Question 48744
Hi,

So we need to find a formula for *[tex \sum_{j=1}^N\,(-1)^{j+1}x^j]

To figure out what's actually happenning, lets write out a few terms (I'm only going to work with even N for now)

*[tex x - x^2 + x^3 - x^4 + x^5 -x^6 \ldots]

Or splitting this into two sequences.

*[tex x + x^3 + x^5 + \ldots]
*[tex -( x^2 + x ^4 + x^6 + \ldots)]

You should be able to see that the first sequence is just a factor of -x different from the first.

The sequence clearly has N/2 terms(remember I'm assuming N even at moment)

Using the formula for a geometric series (1-x^n)/(1-x) I'm sure you've seen it, we can see that the sequence we want

*[tex x^2 + x^4 + x^6 + \ldots + x^{2n}]

where *[tex n=1+\lfloor N/2 \rfloor] is given by

*[tex \frac{ x^{2\lfloor 1+\frac{N}{2} \rfloor} - 1}{x^2 - 1} - 1]

Using this and the fact we want *[tex 1/x] and *[tex -1] copies of this sequence we get the general formula (lots of tidying up)

*[tex \frac{x^2 - x^{2\left\lfloor 1+\frac{N}{2} \right\rfloor}}{x(x+1)}]

However, we haven't dealt with the n=odd case.

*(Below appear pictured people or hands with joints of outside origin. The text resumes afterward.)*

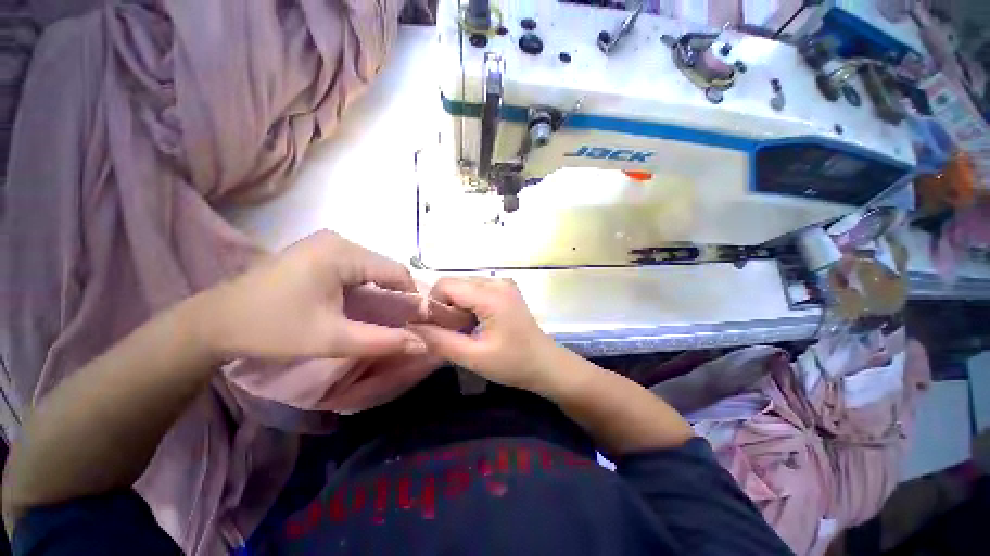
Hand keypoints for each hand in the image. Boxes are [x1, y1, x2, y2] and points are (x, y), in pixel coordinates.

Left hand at [195, 231, 426, 360]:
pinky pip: (356, 268)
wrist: (213, 323)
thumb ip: (382, 341)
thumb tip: (422, 344)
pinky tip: (362, 305)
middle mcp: (338, 241)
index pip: (396, 271)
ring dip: (382, 291)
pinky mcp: (318, 253)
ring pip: (372, 268)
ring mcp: (326, 244)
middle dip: (397, 295)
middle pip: (384, 268)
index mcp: (342, 253)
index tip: (419, 321)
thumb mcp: (333, 339)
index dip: (412, 296)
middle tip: (402, 323)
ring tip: (385, 317)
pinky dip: (365, 287)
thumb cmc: (272, 329)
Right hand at [409, 277, 559, 390]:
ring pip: (464, 286)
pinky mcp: (506, 289)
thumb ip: (440, 341)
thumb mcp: (474, 357)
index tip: (434, 327)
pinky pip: (476, 289)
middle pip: (455, 283)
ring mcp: (503, 283)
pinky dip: (468, 304)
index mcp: (491, 295)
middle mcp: (497, 281)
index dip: (433, 304)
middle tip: (450, 332)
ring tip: (463, 329)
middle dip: (445, 305)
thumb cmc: (514, 363)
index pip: (446, 285)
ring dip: (456, 305)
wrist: (546, 364)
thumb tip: (412, 326)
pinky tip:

If you try out a few examples you will note that when n is odd there is an extra term *[tex x^N] So we need to add this when n is odd. The easiest way to do this is with a function that is 1 for odd and 0 for even.

Adding *[tex -\frac{(-1)^N-1}{2}x^N] gives the final answer of

*[tex \frac{x^2 - x^{2\left\lfloor 1+\frac{N}{2} \right\rfloor}}{x(x+1)} -\frac{(-1)^N-1}{2}x^N]

It's quite possible I've made a mistake, but I've checked it with a few cases and it works so I'm pretty confident.

Of course the geometric formula isn't valid for x=1, so neither is this. I'll let you solve that case your self - it's pretty simple though.

Hope that helps,
Kev